História e Resistência Cultural
O Bloco do Bobo, uma das mais tradicionais manifestações culturais de Maceió, resiste bravamente ao afundamento do solo, uma consequência dos danos ambientais provocados pela extração de sal-gema na região. A origem do bloco remonta à infância de Antônio Severino, seu fundador, que se tornou referência na promoção cultural da comunidade. Inspirado por personagens caricatos e “monstros fofões”, Antônio e outros jovens começaram a elaborar fantasias improvisadas com sacos de nylon, cordas amarradas na cintura e latas que serviam como instrumentos musicais.
“Baseado naqueles monstrinhos fofões, a gente começou a trabalhar o bobinho com uma roupinha de saco de nylon, a corda amarrada na cintura, batendo umas latas. Começamos quando crianças. Depois, já adultos, fomos pegando o pique, gostando disso e moldando esse carnaval até chegar aqui”, relembrou Antônio em uma entrevista à TV Asa Branca Alagoas.
Para além de um simples desfile, o Bloco do Bobo se configura como um espaço vital de formação e fortalecimento comunitário. A própria população participa ativamente da confecção das fantasias e da organização das alas, o que ajuda a manter viva a tradição no bairro.
A Produção Coletiva do Carnaval
De acordo com Antônio Severino, o processo de criação do bloco é coletivo e contínuo. “É produção da própria comunidade. Eles se juntam para delegar funções e assim se movimenta o nosso carnaval. Eu dou oficinas todas as segundas e quintas-feiras”, afirmou. Essas oficinas não apenas alimentam a tradição, mas também incentivam a inclusão e a união entre os moradores.
Durante as festividades, essa colaboração se materializa em um desfile vibrante, repleto de cores e ritmos. O bloco conta com diversas alas que proporcionam identidade ao cortejo, como o Batuque das Poderosinhas, o Boi Caprichoso, a Ala dos Narcóticos Anônimos e o Bloco da Inclusão. Cada uma dessas alas traz consigo uma narrativa única que se entrelaça na grandiosa tapeçaria cultural do carnaval maceioense.
Desafios e Resiliência
Entretanto, o caminho para a manutenção dessa tradição não foi apenas repleto de festas. O Bloco do Bobo se destaca como um dos poucos grupos que conseguiram resistir às adversidades resultantes dos danos ambientais e do afundamento do solo, que afetaram bairros como Mutange, Bebedouro e Pinheiro. A desocupação desses locais impactou diretamente na dinâmica cultural da região, levando muitos grupos a desaparecerem.
“Os bobos que a gente tinha vinham do Alto das Colinas, desciam a Chã de Bebedouro, passavam no Mutange. Quando acabou com esses bairros, acabou com o movimento e com a população que fazia parte do carnaval com a gente”, explicou Antônio, refletindo sobre a perda significativa da comunidade que antes participava das festividades.
Apesar de muitos grupos terem desaparecido devido ao esvaziamento das comunidades, o Bloco do Bobo permaneceu ativo no Bom Parto, mantendo os ensaios, oficinas e desfiles, mesmo diante de tantas dificuldades. A determinação de seus integrantes tem sido fundamental para preservar esse patrimônio cultural.
A Cor e a Alegria como Forma de Expressão
Embora a comunidade ainda enfrente muitos desafios, cada detalhe dos figurinos carregam significados profundos.
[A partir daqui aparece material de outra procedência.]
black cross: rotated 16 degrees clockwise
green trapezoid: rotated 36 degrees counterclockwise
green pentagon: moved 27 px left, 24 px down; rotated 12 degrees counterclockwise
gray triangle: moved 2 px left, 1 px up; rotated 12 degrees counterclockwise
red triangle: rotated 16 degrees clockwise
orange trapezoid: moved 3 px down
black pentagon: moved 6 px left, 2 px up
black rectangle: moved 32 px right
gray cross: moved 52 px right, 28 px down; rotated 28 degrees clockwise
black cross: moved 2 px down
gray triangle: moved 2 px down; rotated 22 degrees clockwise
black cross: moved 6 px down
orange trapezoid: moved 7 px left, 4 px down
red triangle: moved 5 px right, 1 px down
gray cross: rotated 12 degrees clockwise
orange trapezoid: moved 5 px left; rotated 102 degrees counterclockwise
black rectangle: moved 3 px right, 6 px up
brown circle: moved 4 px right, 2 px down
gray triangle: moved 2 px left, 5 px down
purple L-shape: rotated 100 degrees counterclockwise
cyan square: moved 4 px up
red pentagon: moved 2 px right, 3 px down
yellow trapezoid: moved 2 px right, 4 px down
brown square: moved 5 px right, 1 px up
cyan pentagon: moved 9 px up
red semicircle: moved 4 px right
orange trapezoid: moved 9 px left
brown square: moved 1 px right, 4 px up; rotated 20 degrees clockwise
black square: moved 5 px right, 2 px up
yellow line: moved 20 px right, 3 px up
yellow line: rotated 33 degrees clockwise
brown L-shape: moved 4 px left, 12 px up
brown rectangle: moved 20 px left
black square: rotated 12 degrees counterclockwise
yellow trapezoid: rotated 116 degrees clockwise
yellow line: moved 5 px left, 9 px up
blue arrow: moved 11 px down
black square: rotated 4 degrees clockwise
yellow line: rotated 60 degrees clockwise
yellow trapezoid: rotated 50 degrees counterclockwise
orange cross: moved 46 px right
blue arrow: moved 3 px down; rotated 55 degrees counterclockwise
A escolha das cores e o design dos personagens são cuidadosamente pensados como uma maneira de transformar a dor em expressão cultural. “Além da pandemia, que deixou todo mundo triste, ainda vem a violência. Para trabalhar esse sentimento, esse bobo não é um bobo bizarro, ele é um bobo alegre. Tem uma cara sorridente, é colorido, mexe com os sentimentos da comunidade”, explicou Antônio, ressaltando a importância da alegria como forma de resistência.
O Bloco do Bobo se tornou, portanto, um símbolo de resiliência e luta, mostrando que, mesmo em meio a dificuldades, a cultura e a tradição têm o poder de unir uma comunidade e trazer esperança.